Noted. It's ironic--she re-edited We The Living and Anthem like mad--"for purposes of brevity and clarity". And those books are all the better for it. And Fountainhead, frankly, is a darn good read--and she edited it quite a bit, too, as her notes indicate. (It's funny--many times, the wit of that novel reminds me a bit of Peter David!) With Atlas, for one thing, many times the characters give speeches to each other. Sometimes it works--when one character is actually supposed to be educating another on a subject--but other times, it's pretty cringeworthy, particularly when it's supposed to be a warm, personal, romantic scene. Well, hey--Shakespere got away with it, so I guess Rand thought she could, too.... (But then, way back when, "romantic" soliloquies were considered dramatically effective.) It isn't just the middle--although the "education" chapters don't exactly help. When you think of it, the opening chapters of Moby seem to imply it's a character work on Ishmael and his newfound friend, and their adventures in whaling. Good reading--except the focus suddenly changes to Ahab and his quest for revenge, and Ishmael only shows up every once in a while, as if Melville's basically forgotten about all the buildup in the very beginning. BTW...the middle has a great deal of incidents, again, which have nothing to do with Ahab's quest, either. Sometimes, there's some connection, but by and large, it's mostly filler. Say what you will about Atlas, but at least Rand had already had a basic idea of the story's direction before she started writing.... Hmm...point taken.

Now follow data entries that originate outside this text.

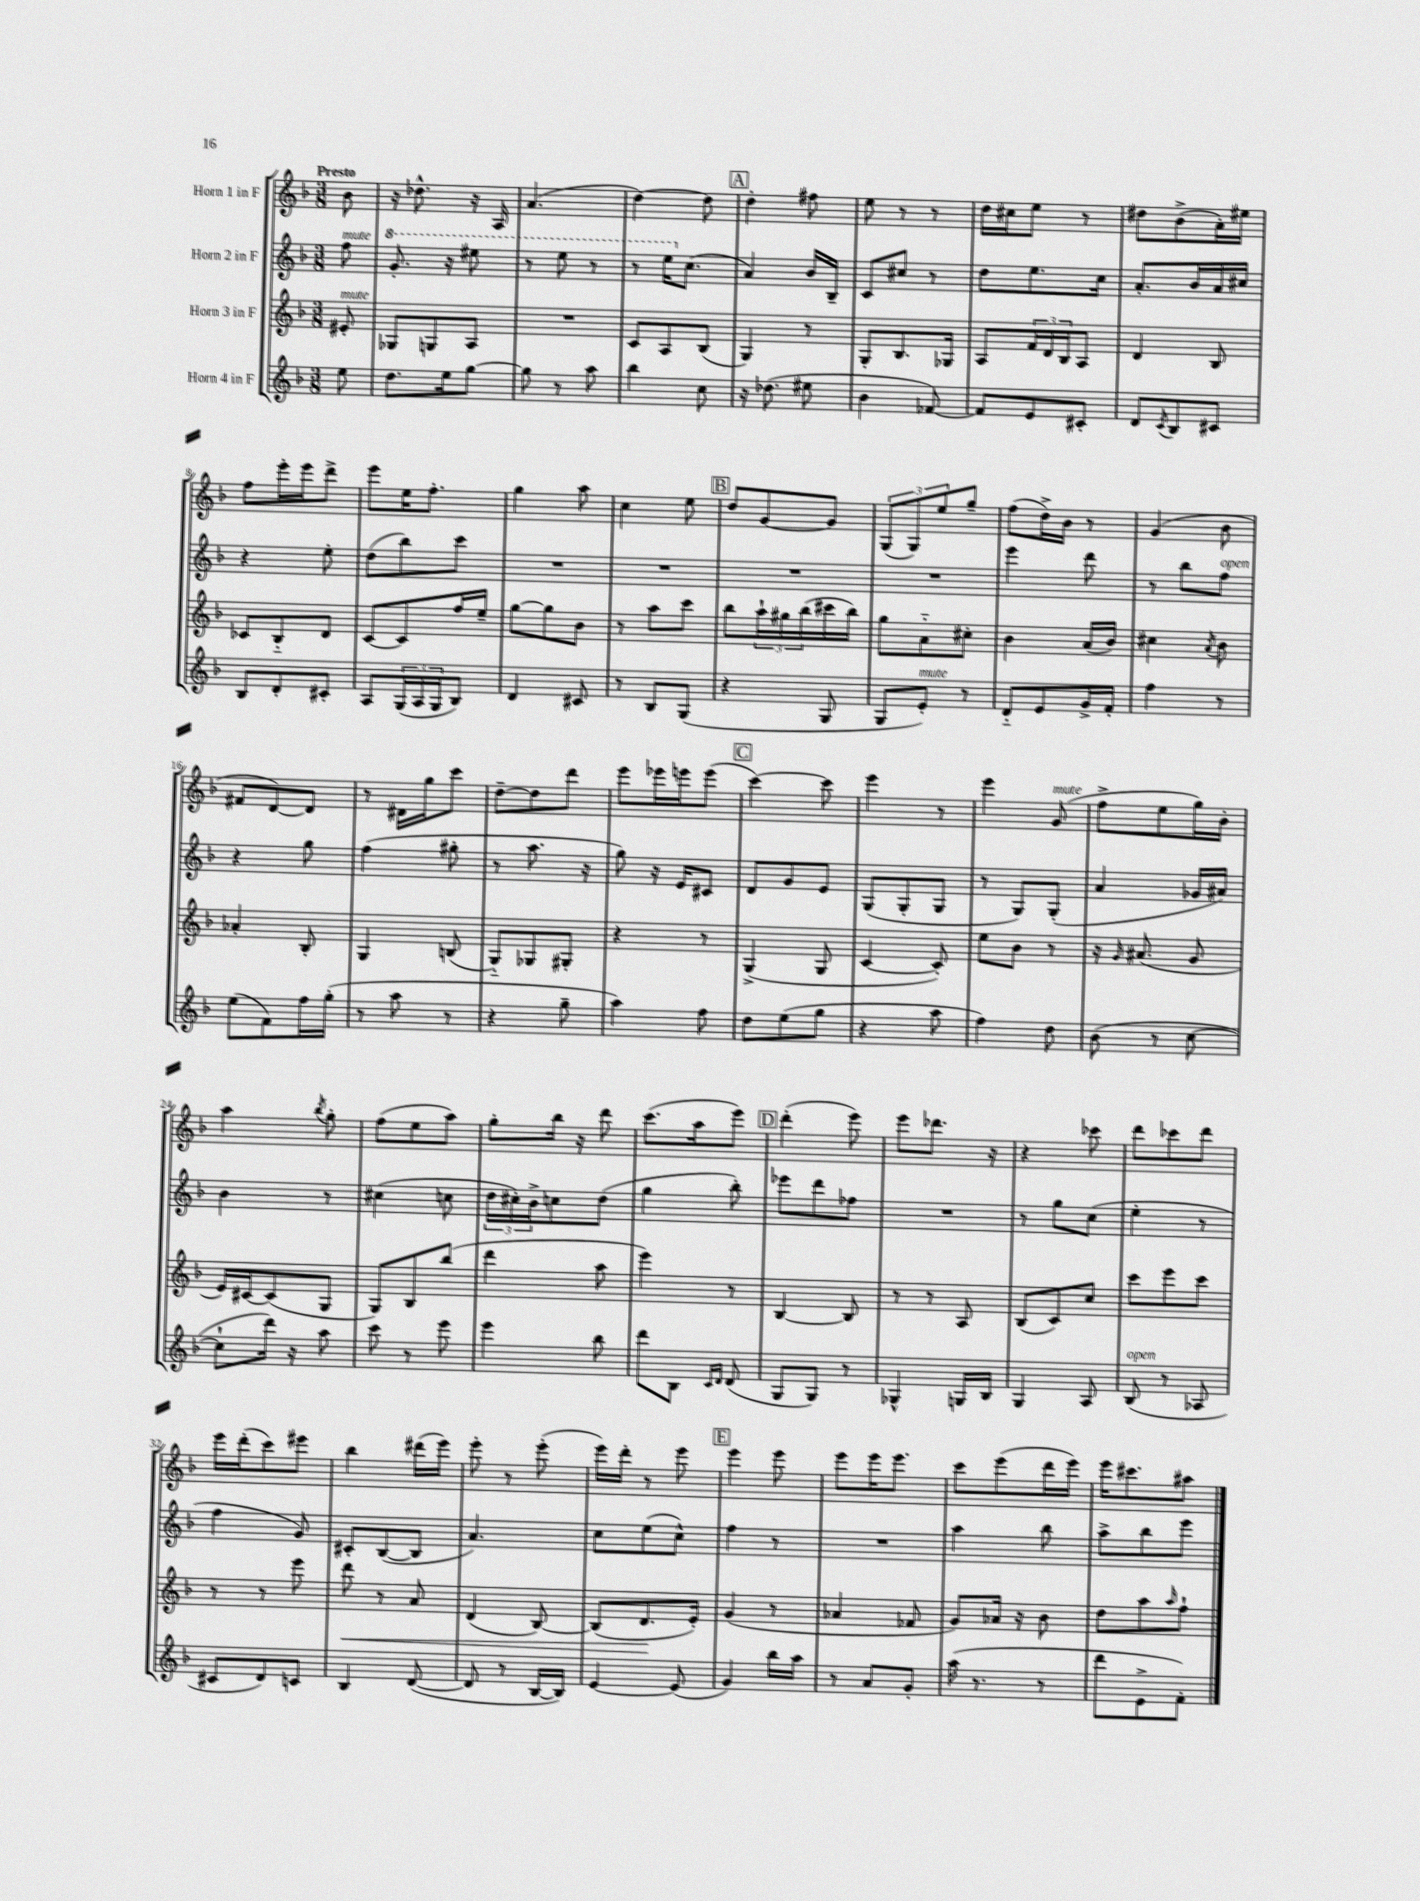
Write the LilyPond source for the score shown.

<<
\new StaffGroup <<
\new Staff = "s0" \with { instrumentName = "Horn 1 in F" } {
    \clef treble \key f \major \numericTimeSignature \time 3/8 \partial 8 \tempo "Presto"
    bes'8 |
    r16 des''8.-^ r16 a16 |
    a'4.( |
    d''4~) d''8 |
    \mark \markup { \box "A" } d''4-. fis''8 |
    e''8 r8 r8 |
    d''16 cis''16 e''8 r8 |
    dis''8 bes'8->( a'16-.) eis''16 |
    f''8 e'''16-. e'''16 d'''8-> |
    e'''8 e''16 f''8.-. |
    g''4 a''8 |
    c''4 e''8 |
    \mark \markup { \box "B" } d''8 g'8~ g'8 |
    \tuplet 3/2 { g8( g8) e''8 } g''8-- |
    f''8( d''16->) bes'16 r8 |
    g'4( bes'8 |
    fis'8 d'8~) d'8 |
    r8 dis'16 g''16 c'''8 |
    d''8~-- d''8 d'''8 |
    e'''8 ees'''16 e'''16 e'''8( |
    \mark \markup { \box "C" } c'''4~) c'''8 |
    e'''4 r8 |
    e'''4 g'8^\markup { \italic "mute" }( |
    f''8-> e''8 g''16) bes'16-. |
    a''4 \acciaccatura { bes''8 } g''8-. |
    f''8( e''8 a''8) |
    g''8-. bes''16 r16 d'''8 |
    c'''8.( a''16 e'''8) |
    \mark \markup { \box "D" } d'''4-.( e'''8) |
    e'''8 des'''8. r16 |
    r4 ces'''8 |
    d'''8 ces'''8 d'''8 |
    e'''16 d'''16-.( c'''8) eis'''8 |
    bes''4 dis'''16( e'''16) |
    e'''8-. r8 e'''8-.( |
    e'''16) d'''16-. r8 e'''8 |
    \mark \markup { \box "E" } e'''4 e'''8 |
    e'''8 e'''16 e'''8. |
    c'''8 e'''8( d'''16 e'''16) |
    e'''16 cis'''8. ais''8 \bar "|." |
}
\new Staff = "s1" \with { instrumentName = "Horn 2 in F" } {
    \clef treble \key f \major \numericTimeSignature \time 3/8 \partial 8
    f''8^\markup { \italic "mute" } |
    \ottava #1 g''8.-. r16 eis'''8 |
    r8 e'''8 r8 |
    r8 e'''16 \ottava #0 c''8.( |
    \mark \markup { \box "A" } a'4) bes'16 bes16-- |
    c'8 cis''8 r8 |
    d''8 e''8. c''16 |
    a'8.-. bes'16 a'16 cis''16 |
    r4 e''8-. |
    d''8( bes''8) c'''8 |
    R4. |
    R4. |
    \mark \markup { \box "B" } R4. |
    R4. |
    e'''4 d'''8 |
    r8 bes''8 f''8^\markup { \italic "open" } |
    r4 g''8 |
    f''4( gis''8-. |
    r8 a''8. r16 |
    g''8) r16 e'16 cis'8 |
    \mark \markup { \box "C" } d'8 g'8 e'8 |
    g8( g8-. g8 |
    r8 g8) g8-.( |
    a'4 ges'16 ais'16) |
    bes'4 r8 |
    cis''4( c''8 |
    \tuplet 3/2 { d''16 cis''16-.) bes'16-> } c''8 d''8( |
    g''4 bes''8-.) |
    \mark \markup { \box "D" } ees'''8 d'''8 fes''8 |
    R4. |
    r8 g''8 c''8( |
    e''4-. r8 |
    f''4 g'8) |
    cis'8-. bes8~( bes8 |
    a'4.) |
    c''8 e''8( c''8-^) |
    \mark \markup { \box "E" } f''4 r8 |
    R4. |
    a''4 bes''8 |
    a''8-> bes''8 e'''8 \bar "|." |
}
\new Staff = "s2" \with { instrumentName = "Horn 3 in F" } {
    \clef treble \key f \major \numericTimeSignature \time 3/8 \partial 8
    eis'8-.^\markup { \italic "mute" } |
    ges8 g8 a8 |
    R4. |
    c'8 a8 bes8( |
    \mark \markup { \box "A" } g4) r8 |
    g8-. bes8. ges16 |
    a8 \tuplet 3/2 { f'16 d'16 bes16 } a8 |
    d'4 bes8 |
    ces'8 bes8-_ d'8 |
    c'8~ c'8 f''16 e''16-- |
    g''8~ g''8 bes'8 |
    r8 a''8 c'''8 |
    \mark \markup { \box "B" } bes''8 \tuplet 3/2 { a''16-! gis''16 bes''16( } cis'''16 bes''16) |
    g''8 a'8-_ cis''8-. |
    bes'4 a'16( bes'16) |
    cis''4 \acciaccatura { a'8 } bes'8 |
    aes'4-. bes8-. |
    g4 b8( |
    g8-_) ges8 gis8-. |
    r4 r8 |
    \mark \markup { \box "C" } g4->( g8 |
    c'4~ c'8-.) |
    e''8 bes'8 r8 |
    r16 \grace { g'16 } ais'8.( g'8 |
    e'16) cis'16~ cis'8( g8 |
    g8) bes8 bes''8( |
    d'''4 a''8 |
    e'''4) r8 |
    \mark \markup { \box "D" } bes4~ bes8 |
    r8 r8 a8 |
    bes8( c'8) c''8 |
    c'''8 e'''8 c'''8 |
    r8 r8 e'''8 |
    d'''8\< r8 a'8 |
    d'4( bes8~) |
    bes8( d'8.\! e'16-.) |
    \mark \markup { \box "E" } g'4( r8 |
    aes'4 fes'8 |
    g'8) aes'16 r16 bes'8 |
    d''8 a''8 \grace { a''16 } f''8-! \bar "|." |
}
\new Staff = "s3" \with { instrumentName = "Horn 4 in F" } {
    \clef treble \key f \major \numericTimeSignature \time 3/8 \partial 8
    e''8 |
    d''8. e''16 g''8~ |
    g''8 r8 a''8 |
    bes''4 c''8 |
    \mark \markup { \box "A" } r16 des''8.( eis''8 |
    bes'4 fes'8~) |
    fes'8 e'8 cis'8-. |
    d'8 \acciaccatura { c'8 } bes8 cis'8 |
    bes8 d'8-. cis'8-. |
    a8 \tuplet 3/2 { g16( a16 g16 } bes8) |
    d'4 cis'8 |
    r8 bes8 g8( |
    \mark \markup { \box "B" } r4 g8 |
    g8 e'8-.^\markup { \italic "mute" }) r8 |
    d'8-_ e'8 g'16-> f'16-. |
    f''4 r8 |
    e''8( f'8) f''16 g''16-.( |
    r8 a''8 r8 |
    r4 g''8-- |
    a''4) f''8 |
    \mark \markup { \box "C" } d''8 e''8( g''8 |
    r4 a''8 |
    f''4) d''8 |
    bes'8( r8 c''8~ |
    c''8-! d'''16) r16 a''8 |
    c'''8 r8 e'''8 |
    e'''4 bes''8 |
    d'''8 bes8 \grace { c'16 d'16 } d'8( |
    \mark \markup { \box "D" } g8 g8) r8 |
    ges4-^ g16 bes16 |
    g4 a8 |
    bes8^\markup { \italic "open" }( r8 aes8 |
    cis'8 d'8) c'8 |
    bes4 d'8~( |
    d'8 r8 bes16~ bes16) |
    e'4~ e'8( |
    \mark \markup { \box "E" } g'4) bes''16 a''16 |
    r8 a'8 g'8-. |
    a''16( r8. r8 |
    d'''8 e'8-> f'8-.) \bar "|." |
}
>>
>>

Congratulations, that must be quite a relaxation for you after all this editorial chaos. Is it realistic to expect the novel in 2011 is it more likely a 2012-release?
I think it's going to be a late-2011 title, but I'm not 100-percent certain of that. A lot will depend on whether I finish the manuscript on time, etc.
Well, we all have the upmost confidence in you BTW, I'm currently about 280 pages in "The Sorrows of Empire", a great one once again. I'm really looking foward to your next books.
One small bit of news... Spoiler: the cast and one plot detail David spoke at FedCon this weekend, and he told us that there is going to be a kind of Donald Duck/Gladstone Gander thing in Rise Like Lions. Smiley O'Brien and his crew are going to be the unluckiest crew ever, encountering one catastrophe after another, while for Mirror Calhoun & Co. everything that can go right will do so absolutely perfectly.
Sounds pretty cool and I have to say I'm pretty happy to read that... Spoiler Calhoun and company will be returning. This book just went from a "maybe" to a "definitely."
Really looking forward to this book. Lots of possibilities... (and just speculating here) More Mirror-Borg? Mirror-Caeliar? Mirror-Dominion? Mack finally getting to blow up a planet Earth? Plus could Mack's "TNG-ish" trilogy for 2012 have a Mirror Universe component?